#### [EXERCISE GOAL]
Make an exact copy of each entry, leaving out every picture.

AVAILABLE RECORDS below:

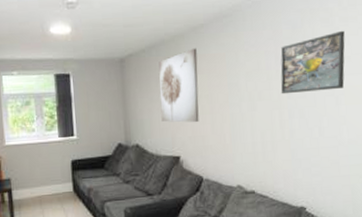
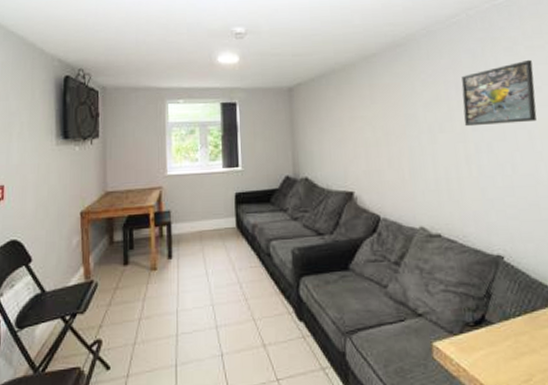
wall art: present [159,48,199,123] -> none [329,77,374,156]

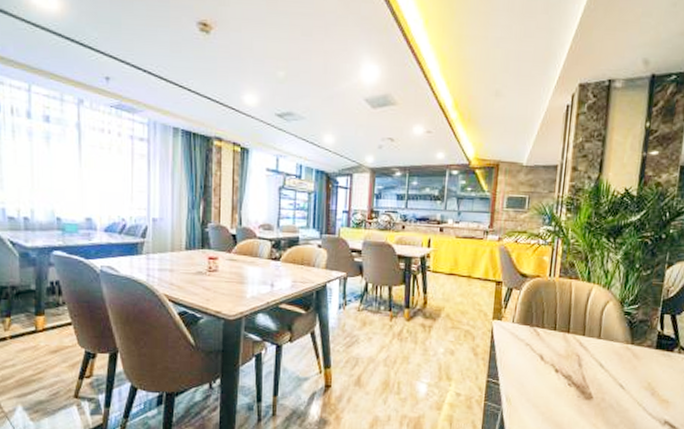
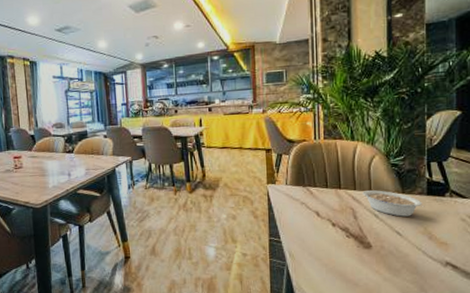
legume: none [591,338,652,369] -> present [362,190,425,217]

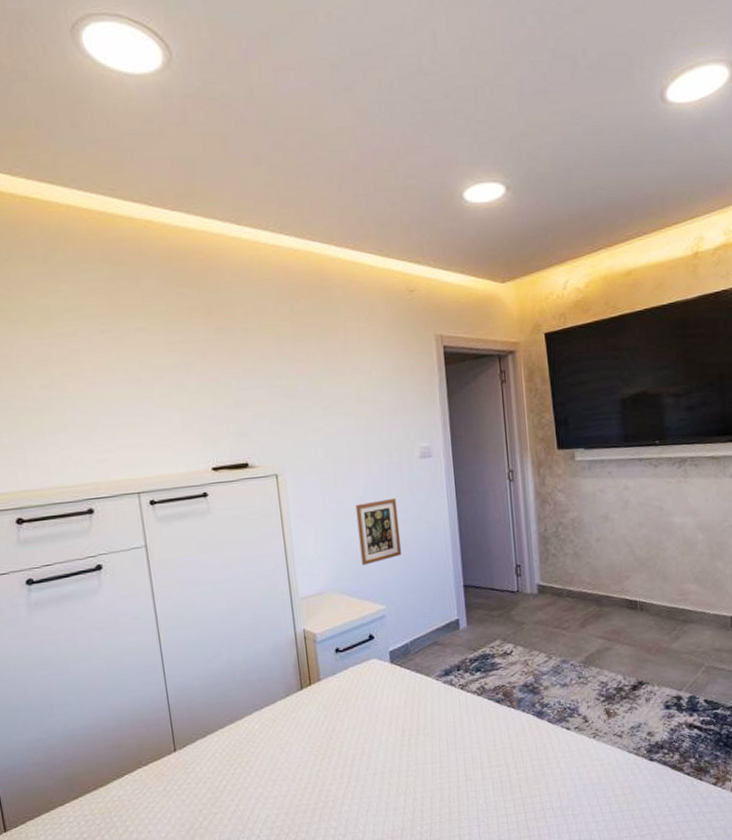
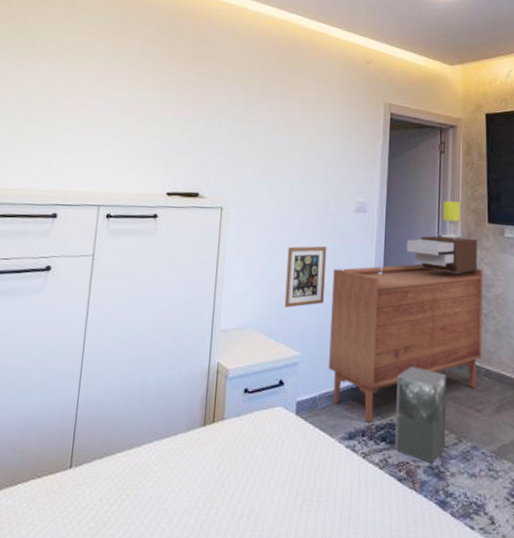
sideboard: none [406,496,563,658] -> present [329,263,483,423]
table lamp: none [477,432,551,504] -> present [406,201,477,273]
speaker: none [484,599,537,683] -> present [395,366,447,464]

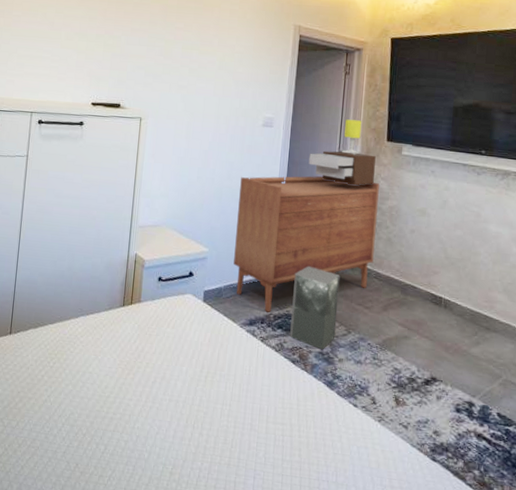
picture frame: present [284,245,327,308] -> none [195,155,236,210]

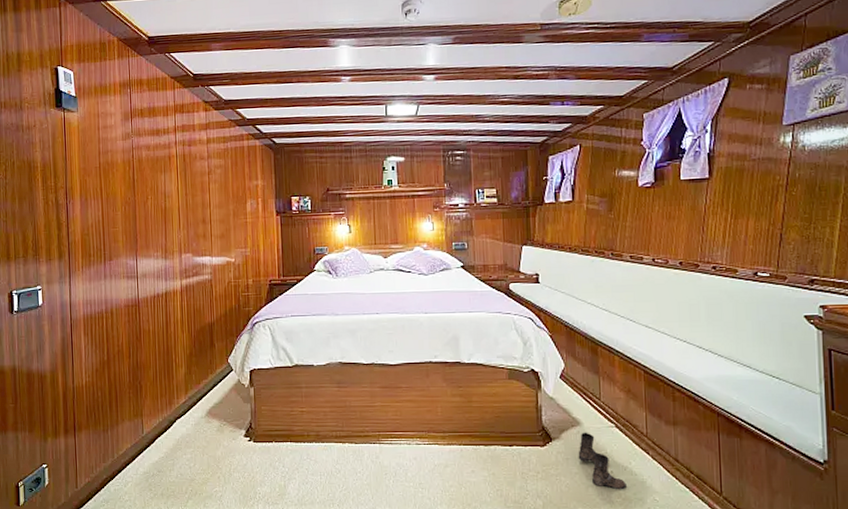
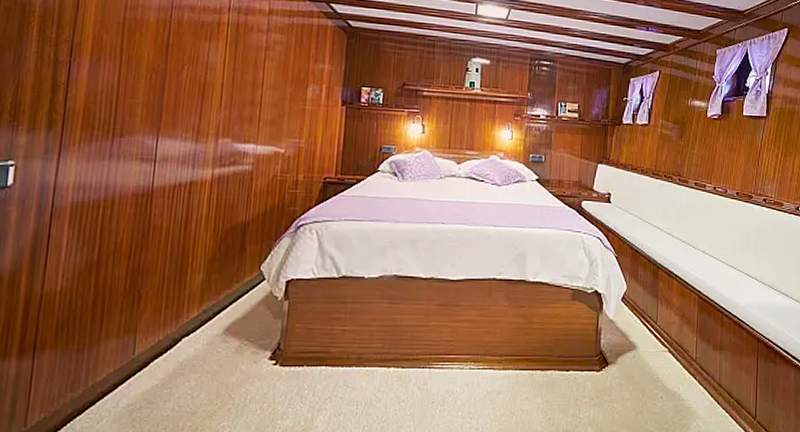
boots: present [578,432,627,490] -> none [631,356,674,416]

End of AVAILABLE RECORDS.

#### [ANSWER TO THE PROBLEM]
wall art: present [159,48,199,123] -> none [329,77,374,156]

legume: none [591,338,652,369] -> present [362,190,425,217]

sideboard: none [406,496,563,658] -> present [329,263,483,423]
table lamp: none [477,432,551,504] -> present [406,201,477,273]
speaker: none [484,599,537,683] -> present [395,366,447,464]

picture frame: present [284,245,327,308] -> none [195,155,236,210]

boots: present [578,432,627,490] -> none [631,356,674,416]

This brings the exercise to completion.